Monday, March 7, 2016

                            
One of our responsibilities on the floor is to reconcile the patient's Medication Record in the chart with the Electronic Medical Record of medications in the computer. It is the nurses responsibility to ensure that what the patient and doctor have concluded as being the patient's actual medication, route of delivery, dose, and reasoning for taking is accurate. So, questions.......

                                   

1. Does the use of the Electronic Medical Record guarantee error-free patient care?

I say there is really never 'guarantee' when the human element is added to anything. However, by using this double check, there is the opportunity to catch any human errors that may have occurred. I have personally caught errors when reviewing this document. It is usually an error of entry into the computer by the pharmacy or a deciphering error of the written record. There is clearly an improved opportunity to provide the best quality care for patient's medication records by using an electronic system that is double checked by the nurse. Just take into consideration that where there is the human element, there is always a possibility for error.

                                      

2. What types of nursing behavior regarding the use of Electronic Medical Record's might contribute to jeopardizing patient safety?

I would say that error in relation to the human element includes occurrences involving interpretation of hand written orders by secretaries and nurses, not to mention the doctor who wrote the order. The alertness of the nurse. Shortages of nurses and/or under staffing can emerge in nurses who are tired. Also, nurses can become overwhelmed with duties and may tend to rush through tasks. There is always a good chance of error when rushing on the job. Lastly, if there is a way to short cut the procedure, some nurses may take advantage of that and skip steps or even just note the medication record assuming it is correct without really reviewing it. These are all ways that may contribute to patient safety with regard to medications.
                                             

3. What are the dangers of excessive system alerts in computer charting systems?

I think the number one danger of excessive system alerts is they become so common place that they are skipped over or not taken seriously. It's a matter of, "oh there is that message again, just hit escape and move on". Nurses are moving fast from the moment they come on shift.
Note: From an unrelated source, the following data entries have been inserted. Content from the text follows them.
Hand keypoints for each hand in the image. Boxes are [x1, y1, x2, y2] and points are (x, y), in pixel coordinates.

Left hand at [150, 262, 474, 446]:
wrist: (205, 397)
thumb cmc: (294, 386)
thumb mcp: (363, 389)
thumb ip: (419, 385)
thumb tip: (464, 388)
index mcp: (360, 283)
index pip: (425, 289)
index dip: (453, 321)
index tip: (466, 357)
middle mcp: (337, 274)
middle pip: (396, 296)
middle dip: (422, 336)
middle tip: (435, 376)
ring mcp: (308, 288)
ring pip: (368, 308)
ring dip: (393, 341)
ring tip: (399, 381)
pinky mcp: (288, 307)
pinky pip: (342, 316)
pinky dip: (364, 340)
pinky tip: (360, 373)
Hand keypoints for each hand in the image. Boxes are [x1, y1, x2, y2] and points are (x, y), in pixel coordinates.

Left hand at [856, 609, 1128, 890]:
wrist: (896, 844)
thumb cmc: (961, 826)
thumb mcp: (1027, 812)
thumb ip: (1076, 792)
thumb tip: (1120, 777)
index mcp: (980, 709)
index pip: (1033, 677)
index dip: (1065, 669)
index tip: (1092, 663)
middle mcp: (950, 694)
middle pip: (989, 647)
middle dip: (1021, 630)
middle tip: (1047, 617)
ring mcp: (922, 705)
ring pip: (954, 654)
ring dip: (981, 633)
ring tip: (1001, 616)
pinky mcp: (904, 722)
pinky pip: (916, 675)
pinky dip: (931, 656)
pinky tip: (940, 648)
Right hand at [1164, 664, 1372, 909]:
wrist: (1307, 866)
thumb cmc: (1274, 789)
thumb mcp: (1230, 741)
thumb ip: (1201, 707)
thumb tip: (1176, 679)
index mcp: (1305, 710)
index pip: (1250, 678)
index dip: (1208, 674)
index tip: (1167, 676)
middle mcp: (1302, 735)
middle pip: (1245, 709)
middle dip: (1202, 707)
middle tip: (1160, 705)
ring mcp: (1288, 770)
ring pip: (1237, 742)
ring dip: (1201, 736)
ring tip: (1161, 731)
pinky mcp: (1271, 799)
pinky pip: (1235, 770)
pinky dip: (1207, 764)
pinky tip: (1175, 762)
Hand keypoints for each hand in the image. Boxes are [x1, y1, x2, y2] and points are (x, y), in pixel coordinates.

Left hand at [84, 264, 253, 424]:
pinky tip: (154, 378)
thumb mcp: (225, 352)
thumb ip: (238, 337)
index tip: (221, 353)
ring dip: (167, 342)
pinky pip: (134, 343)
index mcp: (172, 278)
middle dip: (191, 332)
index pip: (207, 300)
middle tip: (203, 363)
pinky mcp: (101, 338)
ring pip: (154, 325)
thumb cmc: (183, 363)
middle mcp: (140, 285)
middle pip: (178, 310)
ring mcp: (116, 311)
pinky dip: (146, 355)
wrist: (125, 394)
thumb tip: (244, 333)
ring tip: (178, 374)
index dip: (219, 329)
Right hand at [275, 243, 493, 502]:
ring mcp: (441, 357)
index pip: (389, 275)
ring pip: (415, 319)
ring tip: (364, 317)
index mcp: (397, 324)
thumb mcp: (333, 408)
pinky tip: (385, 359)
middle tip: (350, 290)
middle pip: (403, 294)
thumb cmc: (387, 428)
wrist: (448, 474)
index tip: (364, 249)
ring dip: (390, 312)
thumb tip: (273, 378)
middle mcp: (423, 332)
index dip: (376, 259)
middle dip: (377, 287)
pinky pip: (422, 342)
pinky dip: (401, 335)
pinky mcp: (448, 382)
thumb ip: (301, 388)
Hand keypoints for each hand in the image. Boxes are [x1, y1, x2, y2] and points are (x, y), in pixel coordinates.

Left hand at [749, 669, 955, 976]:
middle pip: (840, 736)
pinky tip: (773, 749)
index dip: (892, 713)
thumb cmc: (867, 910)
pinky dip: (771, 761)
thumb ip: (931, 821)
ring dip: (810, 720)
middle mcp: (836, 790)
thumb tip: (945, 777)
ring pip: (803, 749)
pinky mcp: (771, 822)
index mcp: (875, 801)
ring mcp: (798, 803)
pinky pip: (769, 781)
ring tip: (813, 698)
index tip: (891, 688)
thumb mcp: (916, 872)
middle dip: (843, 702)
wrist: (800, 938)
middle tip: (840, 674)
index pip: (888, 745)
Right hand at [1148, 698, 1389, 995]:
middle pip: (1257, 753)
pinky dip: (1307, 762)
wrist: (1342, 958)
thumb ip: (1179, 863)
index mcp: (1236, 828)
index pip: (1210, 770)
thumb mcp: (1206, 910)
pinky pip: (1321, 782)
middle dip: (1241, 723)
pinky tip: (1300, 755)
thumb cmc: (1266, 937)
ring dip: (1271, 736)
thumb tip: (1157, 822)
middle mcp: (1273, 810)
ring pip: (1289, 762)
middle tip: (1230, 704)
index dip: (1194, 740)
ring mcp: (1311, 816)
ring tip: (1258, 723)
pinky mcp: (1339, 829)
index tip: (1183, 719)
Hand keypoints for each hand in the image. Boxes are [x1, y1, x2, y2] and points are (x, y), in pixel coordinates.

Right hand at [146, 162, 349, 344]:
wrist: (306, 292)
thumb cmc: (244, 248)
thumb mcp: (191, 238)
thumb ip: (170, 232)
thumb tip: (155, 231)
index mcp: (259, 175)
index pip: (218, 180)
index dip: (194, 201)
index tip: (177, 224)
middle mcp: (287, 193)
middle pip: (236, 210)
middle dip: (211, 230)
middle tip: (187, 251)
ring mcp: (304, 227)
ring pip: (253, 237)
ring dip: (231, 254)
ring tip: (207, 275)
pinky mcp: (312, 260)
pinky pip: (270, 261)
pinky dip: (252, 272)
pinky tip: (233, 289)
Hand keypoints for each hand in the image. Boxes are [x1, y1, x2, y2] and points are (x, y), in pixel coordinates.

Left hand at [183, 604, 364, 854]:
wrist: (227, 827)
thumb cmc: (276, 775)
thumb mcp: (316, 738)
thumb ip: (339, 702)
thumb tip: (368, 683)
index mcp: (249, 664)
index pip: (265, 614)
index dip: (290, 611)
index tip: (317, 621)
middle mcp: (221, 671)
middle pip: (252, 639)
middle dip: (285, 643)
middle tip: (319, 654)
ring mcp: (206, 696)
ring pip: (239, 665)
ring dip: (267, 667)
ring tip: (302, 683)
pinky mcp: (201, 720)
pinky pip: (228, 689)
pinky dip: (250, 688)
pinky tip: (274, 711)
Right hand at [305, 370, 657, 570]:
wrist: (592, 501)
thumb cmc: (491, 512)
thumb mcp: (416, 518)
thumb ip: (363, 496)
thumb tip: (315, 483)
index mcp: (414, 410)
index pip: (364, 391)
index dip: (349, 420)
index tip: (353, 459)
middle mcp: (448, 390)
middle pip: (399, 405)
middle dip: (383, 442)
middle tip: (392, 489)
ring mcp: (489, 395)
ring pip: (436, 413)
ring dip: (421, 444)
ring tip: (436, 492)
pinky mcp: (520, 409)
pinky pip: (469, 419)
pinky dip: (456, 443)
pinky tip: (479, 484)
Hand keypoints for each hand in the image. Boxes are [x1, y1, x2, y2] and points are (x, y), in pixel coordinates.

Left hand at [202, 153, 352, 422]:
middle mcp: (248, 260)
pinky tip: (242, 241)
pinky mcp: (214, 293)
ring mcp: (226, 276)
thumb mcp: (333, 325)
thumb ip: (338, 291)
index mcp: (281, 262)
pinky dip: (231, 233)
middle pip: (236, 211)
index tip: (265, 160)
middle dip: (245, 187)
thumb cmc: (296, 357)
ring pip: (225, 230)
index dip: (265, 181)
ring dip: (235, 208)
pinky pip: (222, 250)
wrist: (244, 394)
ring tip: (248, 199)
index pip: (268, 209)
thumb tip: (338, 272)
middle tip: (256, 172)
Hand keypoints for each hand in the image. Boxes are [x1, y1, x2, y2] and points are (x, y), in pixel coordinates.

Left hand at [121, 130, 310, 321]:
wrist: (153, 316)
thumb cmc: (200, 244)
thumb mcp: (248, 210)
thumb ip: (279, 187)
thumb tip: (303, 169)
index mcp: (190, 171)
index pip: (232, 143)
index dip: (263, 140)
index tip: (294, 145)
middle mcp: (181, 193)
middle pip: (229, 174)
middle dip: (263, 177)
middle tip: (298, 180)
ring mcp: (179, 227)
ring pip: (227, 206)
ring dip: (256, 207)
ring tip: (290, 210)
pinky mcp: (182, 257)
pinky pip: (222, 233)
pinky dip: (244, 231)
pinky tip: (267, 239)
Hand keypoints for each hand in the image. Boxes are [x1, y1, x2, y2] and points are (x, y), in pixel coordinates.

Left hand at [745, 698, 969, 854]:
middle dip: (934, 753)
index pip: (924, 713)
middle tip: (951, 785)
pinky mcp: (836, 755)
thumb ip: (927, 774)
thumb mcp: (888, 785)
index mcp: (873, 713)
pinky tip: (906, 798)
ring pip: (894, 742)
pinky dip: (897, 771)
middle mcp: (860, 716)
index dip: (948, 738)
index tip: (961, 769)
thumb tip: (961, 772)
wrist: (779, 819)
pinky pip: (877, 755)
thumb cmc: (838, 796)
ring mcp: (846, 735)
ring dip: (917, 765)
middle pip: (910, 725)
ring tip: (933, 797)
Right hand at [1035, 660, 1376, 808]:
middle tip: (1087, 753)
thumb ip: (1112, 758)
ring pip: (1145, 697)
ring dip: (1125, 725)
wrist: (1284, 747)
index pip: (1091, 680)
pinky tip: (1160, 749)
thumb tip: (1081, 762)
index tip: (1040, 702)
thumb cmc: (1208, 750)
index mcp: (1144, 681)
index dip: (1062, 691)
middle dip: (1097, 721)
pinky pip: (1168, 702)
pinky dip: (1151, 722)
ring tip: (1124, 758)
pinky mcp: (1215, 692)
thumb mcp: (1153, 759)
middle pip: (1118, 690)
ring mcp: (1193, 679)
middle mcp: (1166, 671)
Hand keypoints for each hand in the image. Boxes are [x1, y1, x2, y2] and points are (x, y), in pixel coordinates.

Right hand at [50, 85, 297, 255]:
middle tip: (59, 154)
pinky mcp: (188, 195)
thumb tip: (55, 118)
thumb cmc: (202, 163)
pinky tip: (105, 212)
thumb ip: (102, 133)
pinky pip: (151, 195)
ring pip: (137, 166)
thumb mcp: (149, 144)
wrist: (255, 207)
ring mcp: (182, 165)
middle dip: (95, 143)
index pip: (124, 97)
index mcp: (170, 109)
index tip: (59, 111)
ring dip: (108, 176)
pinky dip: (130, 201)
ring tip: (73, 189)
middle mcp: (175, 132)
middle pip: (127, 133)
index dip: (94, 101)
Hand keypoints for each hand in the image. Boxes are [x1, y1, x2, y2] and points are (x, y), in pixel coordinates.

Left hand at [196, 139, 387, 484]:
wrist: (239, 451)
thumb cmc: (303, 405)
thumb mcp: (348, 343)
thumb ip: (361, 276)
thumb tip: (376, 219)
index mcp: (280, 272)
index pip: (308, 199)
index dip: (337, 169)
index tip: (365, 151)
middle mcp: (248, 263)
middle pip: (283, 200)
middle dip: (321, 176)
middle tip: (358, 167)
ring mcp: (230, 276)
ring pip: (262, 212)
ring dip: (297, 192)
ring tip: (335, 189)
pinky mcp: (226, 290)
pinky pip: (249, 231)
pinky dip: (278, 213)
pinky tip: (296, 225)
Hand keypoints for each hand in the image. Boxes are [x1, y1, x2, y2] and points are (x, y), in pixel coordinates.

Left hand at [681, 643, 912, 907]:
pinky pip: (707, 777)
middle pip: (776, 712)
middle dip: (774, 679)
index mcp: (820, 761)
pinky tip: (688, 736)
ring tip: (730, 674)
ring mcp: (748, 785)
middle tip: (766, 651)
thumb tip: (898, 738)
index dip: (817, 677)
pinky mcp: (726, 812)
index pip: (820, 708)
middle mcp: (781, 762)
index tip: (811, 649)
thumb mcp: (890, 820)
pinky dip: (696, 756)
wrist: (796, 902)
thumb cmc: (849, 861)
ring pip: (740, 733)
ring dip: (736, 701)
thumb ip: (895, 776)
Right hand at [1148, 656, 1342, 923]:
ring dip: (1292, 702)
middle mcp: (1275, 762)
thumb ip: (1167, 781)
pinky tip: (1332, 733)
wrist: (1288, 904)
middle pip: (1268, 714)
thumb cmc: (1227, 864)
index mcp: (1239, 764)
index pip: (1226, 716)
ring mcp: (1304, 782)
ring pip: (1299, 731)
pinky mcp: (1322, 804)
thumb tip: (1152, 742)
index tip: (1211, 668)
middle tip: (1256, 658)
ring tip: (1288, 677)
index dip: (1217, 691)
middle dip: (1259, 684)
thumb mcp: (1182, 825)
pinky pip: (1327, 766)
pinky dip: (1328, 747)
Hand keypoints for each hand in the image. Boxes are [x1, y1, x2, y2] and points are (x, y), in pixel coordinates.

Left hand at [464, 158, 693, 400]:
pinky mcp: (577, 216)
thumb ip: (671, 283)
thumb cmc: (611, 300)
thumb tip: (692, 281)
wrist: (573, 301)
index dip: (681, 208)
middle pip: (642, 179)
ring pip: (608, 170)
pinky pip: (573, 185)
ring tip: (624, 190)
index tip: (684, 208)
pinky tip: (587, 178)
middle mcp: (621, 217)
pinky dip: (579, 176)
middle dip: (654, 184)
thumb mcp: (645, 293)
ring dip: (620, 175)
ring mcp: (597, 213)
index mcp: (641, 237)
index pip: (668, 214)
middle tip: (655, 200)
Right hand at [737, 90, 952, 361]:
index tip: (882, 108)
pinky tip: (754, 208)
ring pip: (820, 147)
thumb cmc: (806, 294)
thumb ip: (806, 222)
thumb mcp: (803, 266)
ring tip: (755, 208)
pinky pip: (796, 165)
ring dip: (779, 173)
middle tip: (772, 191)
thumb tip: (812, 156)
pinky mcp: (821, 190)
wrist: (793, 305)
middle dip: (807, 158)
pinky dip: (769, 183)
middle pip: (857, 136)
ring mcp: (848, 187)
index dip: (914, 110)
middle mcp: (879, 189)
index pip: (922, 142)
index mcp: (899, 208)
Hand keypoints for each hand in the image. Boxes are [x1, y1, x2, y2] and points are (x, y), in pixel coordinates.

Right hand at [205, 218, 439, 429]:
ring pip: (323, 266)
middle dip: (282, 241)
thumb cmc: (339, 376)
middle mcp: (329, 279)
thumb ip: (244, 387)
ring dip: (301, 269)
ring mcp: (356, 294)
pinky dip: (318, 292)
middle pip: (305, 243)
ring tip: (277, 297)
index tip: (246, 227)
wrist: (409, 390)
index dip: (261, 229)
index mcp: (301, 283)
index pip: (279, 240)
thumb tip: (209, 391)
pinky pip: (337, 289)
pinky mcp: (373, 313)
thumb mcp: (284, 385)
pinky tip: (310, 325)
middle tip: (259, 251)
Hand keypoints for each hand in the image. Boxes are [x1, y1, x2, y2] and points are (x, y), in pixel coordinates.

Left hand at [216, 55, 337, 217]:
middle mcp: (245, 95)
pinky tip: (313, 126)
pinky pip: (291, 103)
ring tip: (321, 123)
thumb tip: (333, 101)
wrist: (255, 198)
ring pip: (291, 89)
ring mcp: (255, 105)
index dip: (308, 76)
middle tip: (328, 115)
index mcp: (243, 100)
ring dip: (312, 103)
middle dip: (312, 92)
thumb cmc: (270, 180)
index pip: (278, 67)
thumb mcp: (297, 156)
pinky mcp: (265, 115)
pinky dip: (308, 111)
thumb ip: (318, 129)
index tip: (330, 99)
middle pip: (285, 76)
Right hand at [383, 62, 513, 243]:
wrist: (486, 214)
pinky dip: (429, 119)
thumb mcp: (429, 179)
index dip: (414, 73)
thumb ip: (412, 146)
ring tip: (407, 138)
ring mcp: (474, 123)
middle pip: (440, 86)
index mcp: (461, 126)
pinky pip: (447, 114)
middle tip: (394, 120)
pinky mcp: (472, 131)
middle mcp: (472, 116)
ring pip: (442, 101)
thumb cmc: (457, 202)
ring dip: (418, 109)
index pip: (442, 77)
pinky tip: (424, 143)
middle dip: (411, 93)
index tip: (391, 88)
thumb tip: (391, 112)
They hit the floor running and don't stop for at least 12 hours. Excessive system alerts can get in the way and nurses can become really skilled at finding ways around them.

                                    

4. How can the nurse guard against the potential effect?

The best way to ensure you're doing a good job as a nurse and providing excellent patient care and safety is to slow down, pay attention and do your best. I have found this to be true as a new nurse. I have felt on several occasions that going to work on my own without a clinical coach is like drinking all day out of a fire hydrant. But, I have been conscientiously working on slowing down every time I stop at the acudose to get a medication, take a breath and really focus on the medication, dose, and accuracy of what I am putting in my patient's hands. I speed up where I can but I do take time to stop and take a breath.... it really can make a difference. I would rather be late in charting something or even late in giving a medication as long as I know I took the time to do the job right and not rush pass safety nets that have been placed before me to help me do my job safely.